** MATERIAL FOR THIS EXERCISE follows **

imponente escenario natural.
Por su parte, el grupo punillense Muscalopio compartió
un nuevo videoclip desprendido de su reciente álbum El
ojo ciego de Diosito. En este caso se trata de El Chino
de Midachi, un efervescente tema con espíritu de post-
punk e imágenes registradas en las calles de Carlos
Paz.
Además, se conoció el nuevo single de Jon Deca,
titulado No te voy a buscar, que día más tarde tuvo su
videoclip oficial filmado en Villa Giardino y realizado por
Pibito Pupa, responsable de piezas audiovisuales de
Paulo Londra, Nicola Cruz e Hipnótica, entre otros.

** End of MATERIAL FOR THIS EXERCISE **
** MATERIAL FOR THIS EXERCISE follows **

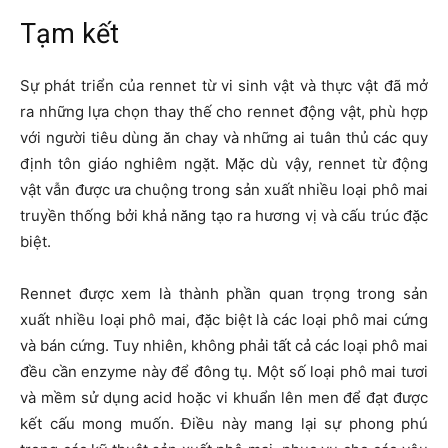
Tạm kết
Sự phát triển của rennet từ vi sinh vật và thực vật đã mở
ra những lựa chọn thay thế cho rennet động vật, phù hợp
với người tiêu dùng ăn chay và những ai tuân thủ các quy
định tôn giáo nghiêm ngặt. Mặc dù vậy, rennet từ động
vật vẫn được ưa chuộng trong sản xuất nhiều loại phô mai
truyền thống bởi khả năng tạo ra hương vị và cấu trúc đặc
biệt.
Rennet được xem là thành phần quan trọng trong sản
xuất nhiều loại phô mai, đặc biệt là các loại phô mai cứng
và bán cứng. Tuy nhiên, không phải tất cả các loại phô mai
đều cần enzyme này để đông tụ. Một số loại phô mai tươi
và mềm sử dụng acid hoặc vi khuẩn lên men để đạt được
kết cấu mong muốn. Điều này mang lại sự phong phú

** End of MATERIAL FOR THIS EXERCISE **
** MATERIAL FOR THIS EXERCISE follows **

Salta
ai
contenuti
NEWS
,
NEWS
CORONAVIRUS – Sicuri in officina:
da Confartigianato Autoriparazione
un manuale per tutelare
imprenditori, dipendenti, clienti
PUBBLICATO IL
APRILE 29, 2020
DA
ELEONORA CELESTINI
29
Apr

** End of MATERIAL FOR THIS EXERCISE **

**TASK TO CARRY OUT:** In the entries above, find each line that includes the string "động" and copy it.

**SOLUTION FOR THIS TASK:**
ra những lựa chọn thay thế cho rennet động vật, phù hợp
định tôn giáo nghiêm ngặt. Mặc dù vậy, rennet từ động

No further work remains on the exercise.